The Smithsonian Associates, in collaboration with the National Steinbeck Center, presents a discussion on how The Grapes of Wrath’s powerful portraits of human perseverance in the face of injustice found their theatrical reflections, Thursday, April 24, at 7 p.m. in Baird Auditorium at the Smithsonian’s National Museum of Natural History. Elda Rotor, editorial director of Penguin Classics, will moderate a discussion with Steinbeck scholar Susan Shillinglaw; Frank Galati, the writer and director of the highly lauded stage adaptation of The Grapes of Wrath; actress Lois Smith, who created the role of Ma Joad at Chicago’s Steppenwolf Theater, where the production originated; and Michael Donald Edwards, artistic director of Florida’s Asolo Repertory Theatre, who directs a production of the Galati play this spring.
April marks the 75th anniversary of the publication of The Grapes of Wrath, a novel that shook America’s consciousness and sparked a national debate around issues of labor, social justice and migration. This year, the National Steinbeck Center honors the work’s impact as a cultural catalyst by inviting readers to rediscover the novel and the writer who created this odyssey of Depression-era America—as well as the ways that this now-timeless story has reached beyond the page.
The Joad family’s journey, fueled by dreams and desperation, has inspired retellings in several forms. In addition to John Ford’s 1940 film adaption, in which Henry Fonda’s iconic Tom Joad seemed to bring a Walker Evans photo to life, The Grapes of Wrath was adapted as an opera in 2007 by composer Ricky Ian Gordon.

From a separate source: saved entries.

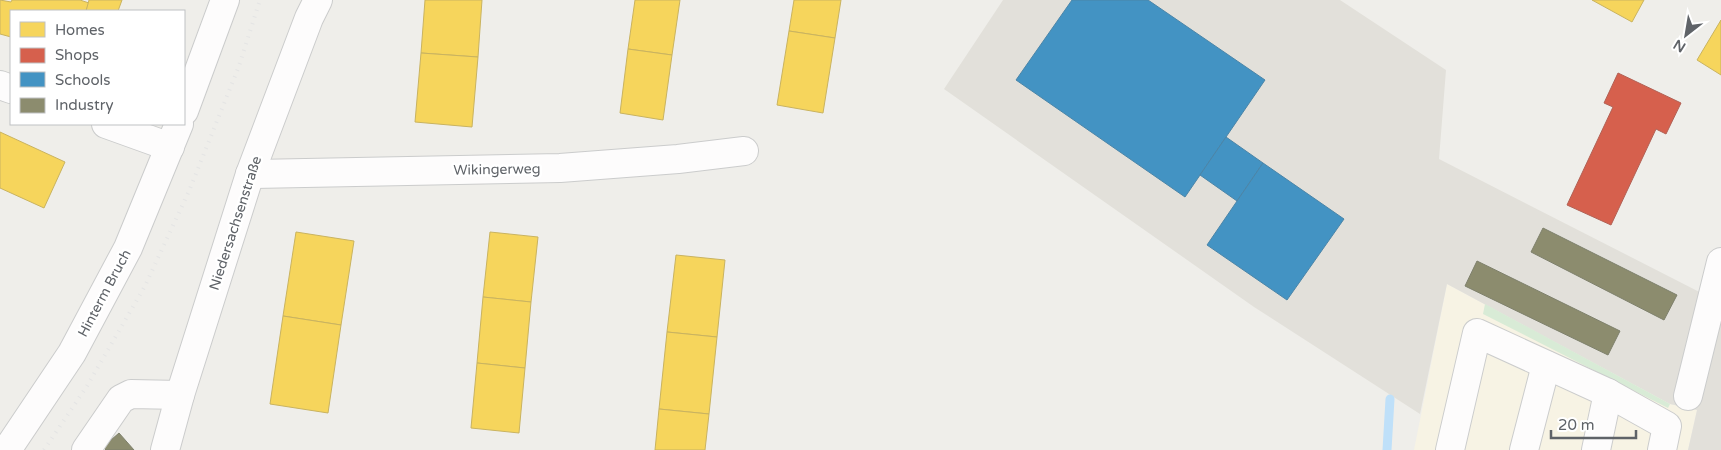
<svg xmlns="http://www.w3.org/2000/svg" width="1721" height="450" viewBox="0 0 1721 450" font-family="'Varela Round',sans-serif">
<style>
.commercial{fill:#f7f3e4}
.education{fill:#e2e0da}
.green{fill:#d8ebd6}
.homes{fill:#f6d55c;stroke:#c9b360}
.shops{fill:#d6604d;stroke:#b26155}
.schools{fill:#4393c3;stroke:#4b85a8}
.industry{fill:#8c8c6e;stroke:#7e806c}
.lines{fill:none;stroke-linecap:round;stroke-linejoin:round}
.stream{stroke:#bfe0f9;stroke-width:9}
.minor-casing{stroke:#cbcccc;stroke-width:30}
.minor{stroke:#fdfcfc;stroke-width:28}
.rail{stroke:#e4e4e4;stroke-width:4;stroke-dasharray:1 6;stroke-linecap:butt}
.labels{text-anchor:middle;stroke-width:5;stroke-linejoin:round;paint-order:stroke}
.street-label{font-size:14px;fill:#5f6368;stroke:#fff}
</style>
<rect width="100%" height="100%" fill="#efeeea"/>
<path class="commercial" d="M1447,284L1670,404L1697,410L1688,450H1414Z"/>
<path class="education" d="M1003,0H1340L1446,70L1439,159L1719,302L1721,298V450H1688L1697,410L1670,404L1447,284L1420,414L1254,307L944,89Z"/>
<path class="green" d="M1485,304L1670,404L1668,408L1483,314Z"/>
<g class="homes">
<path d="M0,0L11,2L12,0H80L89,3L86,11H11V37L0,34Z"/>
<path d="M89,0H122L118,11H86Z"/>
<path d="M425,0H482L478,57L421,53Z"/>
<path d="M635,0H680L672,55L628,49Z"/>
<path d="M794,0H841L835,38L789,31Z"/>
<path d="M1592,0H1644L1632,22Z"/>
<path d="M1721,20V75L1697,60Z"/>
<path d="M789,31L835,38L823,113L777,105Z"/>
<path d="M628,49L672,55L663,120L620,113Z"/>
<path d="M421,53L478,57L472,127L415,122Z"/>
<path d="M0,132L65,162L44,208L0,188Z"/>
<path d="M296,232L354,241L341,325L283,316Z"/>
<path d="M490,232L538,237L531,302L483,297Z"/>
<path d="M676,255L725,260L717,337L667,332Z"/>
<path d="M483,297L531,302L525,368L477,363Z"/>
<path d="M283,316L341,325L328,413L270,404Z"/>
<path d="M667,332L717,337L709,414L659,409Z"/>
<path d="M477,363L525,368L519,433L471,428Z"/>
<path d="M659,409L709,414L705,450H655Z"/>
</g>
<path class="shops" d="M1618,73L1681,103L1666,134L1656,129L1611,225L1567,205L1613,107L1604,103Z"/>
<g class="schools">
<path d="M1072,0H1148L1265,80L1185,197L1016,80Z"/>
<path d="M1226,137L1263,163L1237,201L1200,175Z"/>
<path d="M1263,163L1344,219L1287,300L1207,245Z"/>
</g>
<g class="industry">
<path d="M1543,228L1677,295L1664,320L1531,252Z"/>
<path d="M1477,261L1620,331L1608,355L1465,286Z"/>
<path d="M119,433L134,450H106L103,447Z"/>
</g>
<g class="lines">
<path class="stream" d="M1387,450L1390,399"/>
<defs>
<g id="minor">
<path d="M0,85L11,89"/>
<path d="M184,111L225,0"/>
<path d="M106,124L170,147"/>
<path d="M250,174L560,168L678,159L744,151"/>
<path d="M1688,396L1721,262"/>
<path d="M7,450L72,353L128,248L179,124"/>
<path d="M86,450L121,399L131,394L180,395"/>
<path d="M165,450L180,395L250,174L309,18L318,0"/>
<path d="M1450,450L1477,333L1608,393L1667,426L1662,450"/>
<path d="M1524,450L1546,365"/>
<path d="M1596,450L1608,393"/>
</g>
</defs>
<use href="#minor" class="minor-casing"/>
<use href="#minor" class="minor"/>
<path class="rail" d="M44,450L87,386L145,286L189,191L239,66L260,0"/>
</g>
<g class="labels">
<g class="street-label">
<text transform="translate(497 169) rotate(-1)" y="5">Wikingerweg</text>
<text transform="translate(235 223) rotate(-72)" y="5">Niedersachsenstraße</text>
<text transform="translate(104 293) rotate(-62)" y="5">Hinterm Bruch</text>
</g>
</g>
<rect x="10" y="10" width="175" height="115" fill="#ffffff" stroke="#bfc1c3"/>
<rect x="20" y="22" width="25" height="15" fill="#f6d55c" stroke="#bfc1c3"/>
<text x="55" y="35" font-size="15" fill="#5f6368">Homes</text>
<rect x="20" y="48" width="25" height="15" fill="#d6604d" stroke="#bfc1c3"/>
<text x="55" y="60" font-size="15" fill="#5f6368">Shops</text>
<rect x="20" y="72" width="25" height="15" fill="#4393c3" stroke="#bfc1c3"/>
<text x="55" y="85" font-size="15" fill="#5f6368">Schools</text>
<rect x="20" y="98" width="25" height="15" fill="#8c8c6e" stroke="#bfc1c3"/>
<text x="55" y="110" font-size="15" fill="#5f6368">Industry</text>
<g transform="translate(1686 35) rotate(211)" stroke="#ffffff" stroke-width="4" paint-order="stroke">
<path d="M0-4L9 19L0 12L-9 19Z" fill="#5f6368"/>
<text y="-8" font-size="14" font-weight="bold" text-anchor="middle" fill="#5f6368">N</text>
</g>
<path d="M1551 430v8h85v-8" fill="none" stroke="#5f6368" stroke-width="2.5"/>
<text x="1558" y="430" font-size="15" fill="#5f6368" stroke="#ffffff" stroke-width="4" paint-order="stroke">20 m</text>
</svg>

The highly lauded stage version created by writer-director Galati for Chicago’s Steppenwolf Theatre in 1988 has been mounted by companies across the country ever since. When the Steppenwolf production came to Broadway in 1990—winning the Tony Award for Best Play—TheNew York Times called the show an “epic achievement for the director…[who] makes Steinbeck live for a new generation not by updating his book but by digging into its timeless heart.” Excerpts from Galati’s adaptation will be screened at the Smithsonian Associates’ event. Several of Shillinglaw’s Steinbeck-related books will be available for signing.

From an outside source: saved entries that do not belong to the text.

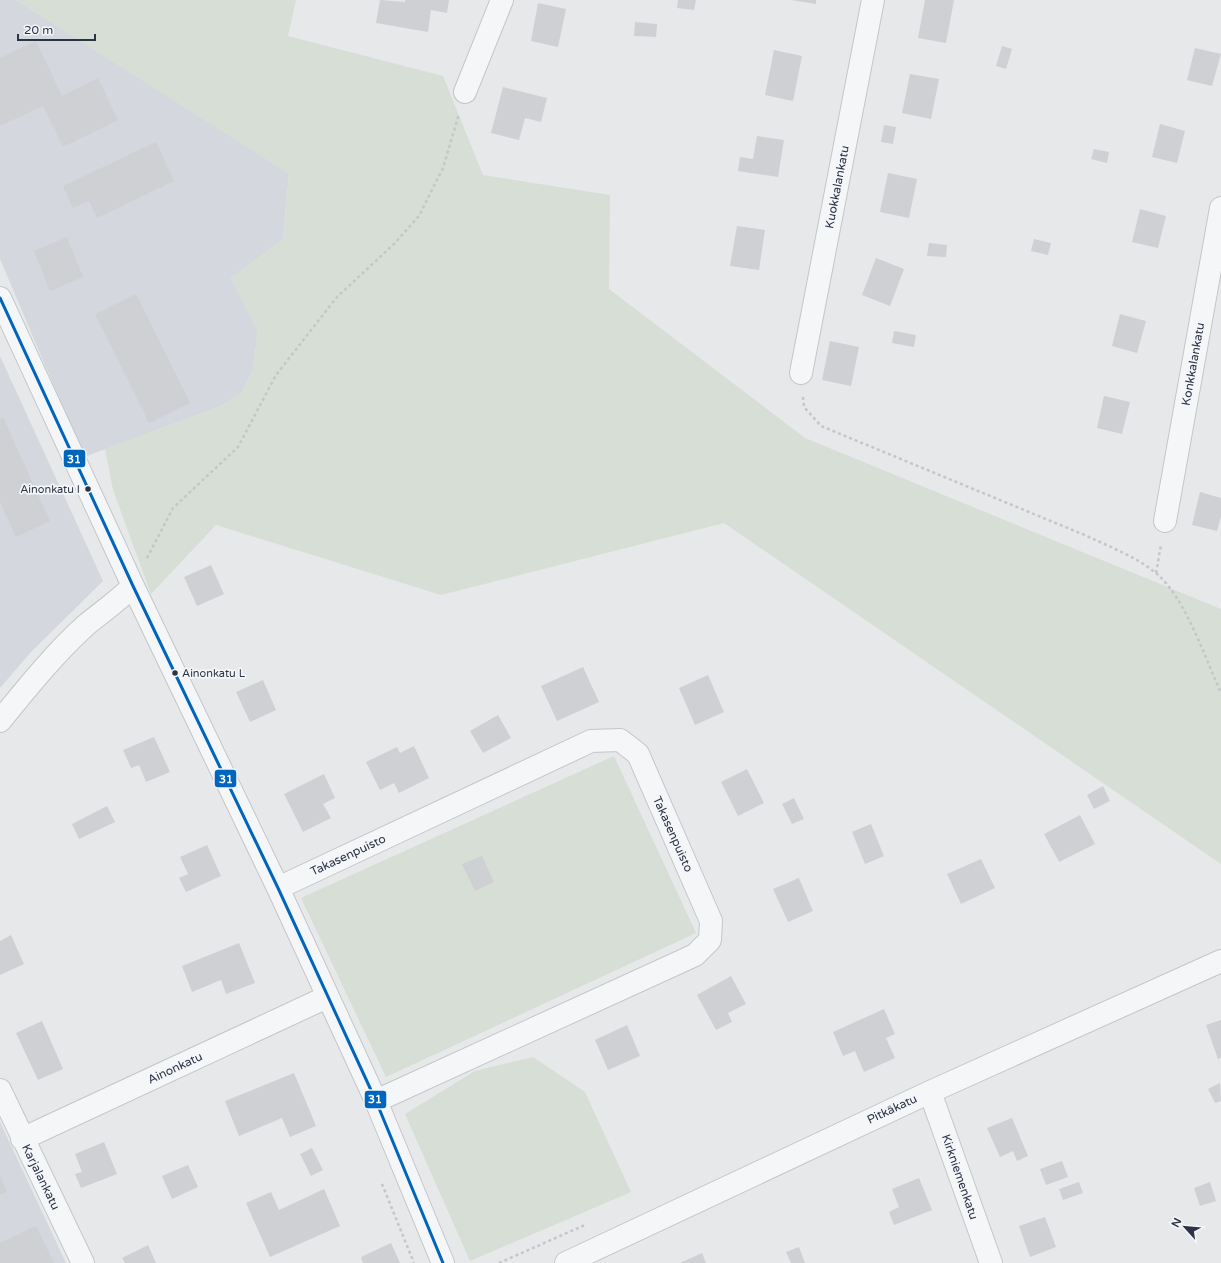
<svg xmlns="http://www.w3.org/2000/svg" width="1221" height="1263" viewBox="0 0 1221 1263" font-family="'Varela Round',sans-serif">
  <rect width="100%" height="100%" fill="#e6e8ea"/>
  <path fill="#d4d7dd" d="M0 0H16L289 173 283 239 231 278 258 331 253 369 242 392 221 406 84 457 0 259Z
    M0 356 103 581 31 652 0 688Z
    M0 1122 66 1263H0Z"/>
  <path fill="#d6ded6" d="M16 0H296L288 36 443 76 483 175 610 195 609 289 805 438 1221 609V864L724 523 441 595 216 525 151 594 113 490 105 449 221 406 242 392 253 369 258 332 231 278 283 239 289 174Z
    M614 756 696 933 386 1077 301 898Z
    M533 1057 585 1092 631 1192 470 1261 405 1114 475 1071Z"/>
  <path fill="#ced0d3" d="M380 0 405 2V0H449L447 13 431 10 428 32 376 23Z
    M678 0H696L694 10 677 8Z
    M791 0H816V4Z
    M925 0H954L946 43 918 38Z
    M538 3 566 9 558 47 531 41Z
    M635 22 657 24 656 37 634 36Z
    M36 41 62 96 98 78 118 120 63 147 43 106 0 126V58Z
    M1002 46 1012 49 1006 69 996 66Z
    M1195 48 1221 54 1212 86 1187 80Z
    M774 50 802 56 793 101 765 95Z
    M910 74 939 79 931 119 902 113Z
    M503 87 547 98 541 122 525 118 519 140 491 133Z
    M1160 124 1185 131 1177 163 1152 157Z
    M884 125 896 127 893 144 881 142Z
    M757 136 784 140 778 177 738 171 740 157 753 159Z
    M156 142 174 181 97 218 89 201 73 208 63 186Z
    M1094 149 1109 152 1107 163 1091 159Z
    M888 173 917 179 909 218 880 212Z
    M1140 209 1166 216 1158 248 1132 242Z
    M737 226 765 230 759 270 730 266Z
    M67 237 83 277 50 291 34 251Z
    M1034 239 1051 243 1048 255 1031 251Z
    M929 243 947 245 946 257 927 256Z
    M876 258 904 269 890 306 862 295Z
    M136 294 190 403 149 423 95 314Z
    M1120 314 1146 321 1137 353 1112 346Z
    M894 331 916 335 914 347 892 343Z
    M830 341 859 347 851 386 822 380Z
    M1104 396 1130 402 1122 434 1097 428Z
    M3 417 50 521 16 537 0 502V419Z
    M1200 492 1221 498V516L1217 531 1192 525Z
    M211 565 224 594 197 606 184 577Z
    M583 667 599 702 557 721 541 686Z
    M708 675 724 712 695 725 679 688Z
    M263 680 276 710 250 722 236 692Z
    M498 715 511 738 483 753 470 731Z
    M154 737 170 772 146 782 139 765 131 768 123 750Z
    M414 746 429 778 399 793 394 783 380 790 366 762 397 747 400 753Z
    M747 769 764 803 738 816 721 782Z
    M324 774 335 798 323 804 331 818 303 832 284 794Z
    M1103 786 1110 801 1094 809 1087 795Z
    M794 798 804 819 792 824 782 804Z
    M107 806 115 822 79 839 72 824Z
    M1080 815 1095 844 1059 862 1044 834Z
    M871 824 884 856 865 864 852 832Z
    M207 845 221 876 186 892 179 878 188 874 180 857Z
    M482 856 494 882 475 891 462 864Z
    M981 859 995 888 961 904 947 874Z
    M799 878 813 911 788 922 773 889Z
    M11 935 24 964 0 975V941Z
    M239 943 255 983 226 994 221 980 192 992 182 966Z
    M731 976 746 1004 728 1013 732 1022 716 1030 697 995Z
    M884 1009 895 1034 886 1038 895 1058 864 1072 855 1051 843 1056 833 1032Z
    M1221 1020V1058L1218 1059 1206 1025Z
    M42 1021 63 1069 38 1080 16 1033Z
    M627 1025 640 1056 608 1070 595 1040Z
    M294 1073 316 1126 290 1137 282 1118 239 1136 225 1101Z
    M1220 1083 1221 1101 1215 1103 1208 1089Z
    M1012 1118 1028 1156 1017 1161 1013 1151 1000 1157 987 1128Z
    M104 1142 117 1174 81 1188 75 1174 82 1172 75 1154Z
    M312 1148 323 1170 311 1176 300 1154Z
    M1062 1161 1068 1177 1046 1185 1040 1169Z
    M188 1165 198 1187 172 1199 162 1176Z
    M0 1176 7 1192 0 1195Z
    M919 1178 932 1210 894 1225 889 1212 899 1207 892 1189Z
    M1079 1182 1083 1193 1063 1200 1059 1189Z
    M1210 1182 1216 1201 1200 1206 1194 1188Z
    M324 1189 340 1226 270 1257 246 1203 271 1192 279 1210Z
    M1045 1217 1056 1247 1030 1257 1019 1226Z
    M36 1226 54 1263H0V1243Z
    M391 1243 400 1263H363L361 1257Z
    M148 1245 156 1263H125L122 1258Z
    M799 1247 805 1263H791L786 1252Z
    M702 1253 706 1263H680Z"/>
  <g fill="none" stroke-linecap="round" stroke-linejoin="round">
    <defs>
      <path id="minor" d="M465 92 502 0
        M0 298 133 586 278 888 376 1101 443 1263
        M801 373 873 0
        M1165 521 1221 208
        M0 721C27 688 54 654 86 625 102 612 118 601 133 586
        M278 888 591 741 620 740 638 754 711 921 710 940 695 955 376 1101
        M0 1090 83 1263
        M930 1092 991 1263
        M22 1139 327 997
        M566 1263 930 1092 1221 961"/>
    </defs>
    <use href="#minor" stroke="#c4c6c8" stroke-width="24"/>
    <path stroke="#c5c6ca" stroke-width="2.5" stroke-dasharray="3 3" stroke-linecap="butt" d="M803 397 804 407 821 426 1087 536C1110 547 1137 557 1157 574 1186 599 1205 658 1221 693
      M147 558 173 508 238 447 276 375 337 297 394 244 419 216 443 168 459 114
      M1156 573 1161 545
      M382 1184 414 1263
      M499 1263 585 1225"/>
    <use href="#minor" stroke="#f5f6f7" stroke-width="22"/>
    <defs>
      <path id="bus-1" d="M0 298 133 586 278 888 376 1101 443 1263"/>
    </defs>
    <use href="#bus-1" stroke="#f4f6f9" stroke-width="6"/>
    <use href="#bus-1" stroke="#0065bd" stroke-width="3"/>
  </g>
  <g fill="#2b3445" stroke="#f4f6f9" stroke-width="1.5">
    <circle cx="88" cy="489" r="3.5"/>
    <circle cx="175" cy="673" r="3.5"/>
  </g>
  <g text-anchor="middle" stroke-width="3.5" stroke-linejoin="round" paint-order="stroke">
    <g font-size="11" fill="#2b3445" stroke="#f4f6f9" text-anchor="end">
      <text x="80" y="493">Ainonkatu I</text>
      <text x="182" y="677" text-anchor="start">Ainonkatu L</text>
    </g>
    <g font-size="12" fill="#2b3445" stroke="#f4f6f9">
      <text transform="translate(837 187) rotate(-79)" y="4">Kuokkalankatu</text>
      <text transform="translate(1193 364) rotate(-80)" y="4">Konkkalankatu</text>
      <text transform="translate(673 834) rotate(66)" y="4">Takasenpuisto</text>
      <text transform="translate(348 855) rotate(-25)" y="4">Takasenpuisto</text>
      <text transform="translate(175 1068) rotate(-25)" y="4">Ainonkatu</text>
      <text transform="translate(892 1109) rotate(-25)" y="4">Pitkäkatu</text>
      <text transform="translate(41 1177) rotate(64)" y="4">Karjalankatu</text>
      <text transform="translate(960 1177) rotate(71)" y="4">Kirkniemenkatu</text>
    </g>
  </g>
  <g stroke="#f4f6f9" stroke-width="1.5">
    <rect x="63" y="449" width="23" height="19" rx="4" fill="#0065bd"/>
    <rect x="214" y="769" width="23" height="19" rx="4" fill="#0065bd"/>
    <rect x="364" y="1090" width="23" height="19" rx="4" fill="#0065bd"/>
  </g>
  <g font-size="11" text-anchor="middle" font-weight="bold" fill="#fff">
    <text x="74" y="463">31</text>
    <text x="226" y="783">31</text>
    <text x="375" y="1103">31</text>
  </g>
  <g transform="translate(1185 1227) rotate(297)" stroke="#f4f6f9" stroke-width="3" paint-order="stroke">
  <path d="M0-3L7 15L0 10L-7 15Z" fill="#2b3445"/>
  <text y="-6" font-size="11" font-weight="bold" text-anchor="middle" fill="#2b3445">N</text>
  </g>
  <path d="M18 34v6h77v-6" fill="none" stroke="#2b3445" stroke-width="2"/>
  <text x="24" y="34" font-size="12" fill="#2b3445" stroke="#f4f6f9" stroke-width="3" paint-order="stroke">20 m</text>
</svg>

Ticket prices for the program are $25 for general admission and $20 for Associate members. For tickets and information, the public may call (202) 633-3030 or visit www.smithsonianassociates.org.

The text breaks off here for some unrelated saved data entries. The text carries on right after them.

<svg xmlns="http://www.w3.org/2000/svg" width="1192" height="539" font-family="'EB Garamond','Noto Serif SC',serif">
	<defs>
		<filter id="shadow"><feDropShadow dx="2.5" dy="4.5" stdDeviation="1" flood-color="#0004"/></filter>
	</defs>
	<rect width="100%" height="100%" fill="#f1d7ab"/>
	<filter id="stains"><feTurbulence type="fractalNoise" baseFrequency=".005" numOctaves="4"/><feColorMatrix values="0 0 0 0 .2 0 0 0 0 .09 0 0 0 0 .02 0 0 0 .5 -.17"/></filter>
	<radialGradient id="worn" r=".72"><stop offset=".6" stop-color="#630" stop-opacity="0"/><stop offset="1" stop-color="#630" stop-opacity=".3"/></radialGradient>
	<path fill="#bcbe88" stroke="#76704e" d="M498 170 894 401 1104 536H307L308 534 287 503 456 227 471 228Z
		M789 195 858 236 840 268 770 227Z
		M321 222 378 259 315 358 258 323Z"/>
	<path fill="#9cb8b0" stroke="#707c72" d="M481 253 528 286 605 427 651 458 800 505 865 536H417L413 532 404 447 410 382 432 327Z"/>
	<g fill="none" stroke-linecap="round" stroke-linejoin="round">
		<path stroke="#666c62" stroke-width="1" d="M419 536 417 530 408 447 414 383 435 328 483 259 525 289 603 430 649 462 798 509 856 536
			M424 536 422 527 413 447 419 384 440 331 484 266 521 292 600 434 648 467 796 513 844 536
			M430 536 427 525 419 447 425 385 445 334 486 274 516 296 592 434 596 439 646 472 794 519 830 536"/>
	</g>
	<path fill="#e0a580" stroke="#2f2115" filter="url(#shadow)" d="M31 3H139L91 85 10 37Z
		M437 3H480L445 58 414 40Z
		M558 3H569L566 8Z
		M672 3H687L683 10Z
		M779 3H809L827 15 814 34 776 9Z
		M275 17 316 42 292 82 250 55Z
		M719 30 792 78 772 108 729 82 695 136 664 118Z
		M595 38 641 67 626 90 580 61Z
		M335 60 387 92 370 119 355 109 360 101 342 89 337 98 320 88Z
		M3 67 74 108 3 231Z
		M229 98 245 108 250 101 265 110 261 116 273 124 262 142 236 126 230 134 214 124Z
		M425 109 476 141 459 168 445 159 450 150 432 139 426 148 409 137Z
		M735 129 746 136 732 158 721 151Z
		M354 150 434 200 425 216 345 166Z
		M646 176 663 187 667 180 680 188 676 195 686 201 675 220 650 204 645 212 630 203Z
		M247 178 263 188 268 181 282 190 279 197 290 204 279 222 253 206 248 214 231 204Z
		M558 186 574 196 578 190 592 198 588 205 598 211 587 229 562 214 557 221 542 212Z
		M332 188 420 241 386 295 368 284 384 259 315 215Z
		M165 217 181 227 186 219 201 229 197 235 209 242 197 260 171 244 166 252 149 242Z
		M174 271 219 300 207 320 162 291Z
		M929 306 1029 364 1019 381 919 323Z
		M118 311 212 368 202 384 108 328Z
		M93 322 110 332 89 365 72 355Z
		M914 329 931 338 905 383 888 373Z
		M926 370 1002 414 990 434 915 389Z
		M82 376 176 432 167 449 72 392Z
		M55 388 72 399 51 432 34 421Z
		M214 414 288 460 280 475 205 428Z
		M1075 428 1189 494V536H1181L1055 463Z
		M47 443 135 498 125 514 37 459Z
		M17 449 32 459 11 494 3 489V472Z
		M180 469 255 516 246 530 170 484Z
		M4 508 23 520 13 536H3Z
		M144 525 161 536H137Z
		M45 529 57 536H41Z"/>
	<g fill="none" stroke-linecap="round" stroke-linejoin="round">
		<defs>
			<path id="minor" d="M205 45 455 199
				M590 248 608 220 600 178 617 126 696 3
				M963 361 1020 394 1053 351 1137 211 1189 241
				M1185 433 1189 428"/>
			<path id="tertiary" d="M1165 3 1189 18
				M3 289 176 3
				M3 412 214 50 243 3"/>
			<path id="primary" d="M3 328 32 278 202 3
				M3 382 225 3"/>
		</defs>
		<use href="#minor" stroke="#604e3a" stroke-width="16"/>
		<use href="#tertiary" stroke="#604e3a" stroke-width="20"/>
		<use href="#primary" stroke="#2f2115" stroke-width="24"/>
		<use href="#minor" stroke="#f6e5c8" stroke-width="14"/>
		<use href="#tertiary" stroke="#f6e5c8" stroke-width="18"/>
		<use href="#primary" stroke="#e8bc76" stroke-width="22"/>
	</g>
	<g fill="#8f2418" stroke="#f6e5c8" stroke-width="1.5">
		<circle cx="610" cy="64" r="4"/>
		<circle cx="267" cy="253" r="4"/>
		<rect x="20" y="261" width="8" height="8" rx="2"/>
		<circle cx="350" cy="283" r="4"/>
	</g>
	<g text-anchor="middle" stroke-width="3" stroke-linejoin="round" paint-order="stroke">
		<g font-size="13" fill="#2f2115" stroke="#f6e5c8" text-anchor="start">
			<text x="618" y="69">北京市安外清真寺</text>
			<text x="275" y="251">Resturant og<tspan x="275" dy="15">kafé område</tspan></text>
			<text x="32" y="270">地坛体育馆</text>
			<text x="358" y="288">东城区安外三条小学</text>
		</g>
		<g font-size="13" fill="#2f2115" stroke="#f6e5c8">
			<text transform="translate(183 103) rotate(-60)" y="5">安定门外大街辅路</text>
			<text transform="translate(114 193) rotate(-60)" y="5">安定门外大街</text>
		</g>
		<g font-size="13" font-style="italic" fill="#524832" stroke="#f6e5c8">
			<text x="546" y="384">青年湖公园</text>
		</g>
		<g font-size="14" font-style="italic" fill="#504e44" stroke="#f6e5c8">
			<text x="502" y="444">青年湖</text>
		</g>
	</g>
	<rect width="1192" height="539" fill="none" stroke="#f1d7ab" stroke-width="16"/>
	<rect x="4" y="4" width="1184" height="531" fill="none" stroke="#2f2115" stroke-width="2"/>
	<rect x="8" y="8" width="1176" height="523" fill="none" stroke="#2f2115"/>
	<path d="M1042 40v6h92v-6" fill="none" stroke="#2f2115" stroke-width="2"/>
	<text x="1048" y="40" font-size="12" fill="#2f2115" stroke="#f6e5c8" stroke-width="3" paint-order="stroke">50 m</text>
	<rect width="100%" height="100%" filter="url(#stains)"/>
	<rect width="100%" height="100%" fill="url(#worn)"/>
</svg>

The Smithsonian Associates offers life-enriching, educational and cultural experiences inspired by the Smithsonian’s exhibitions, collections and research. Each year The Smithsonian Associates creates and presents more than 750 individual programs that deliver exceptional opportunities for learning and growth. Programs range from lectures on a multitude of topics to the performing arts for audiences of all ages, in the Washington, D.C., area and across the country.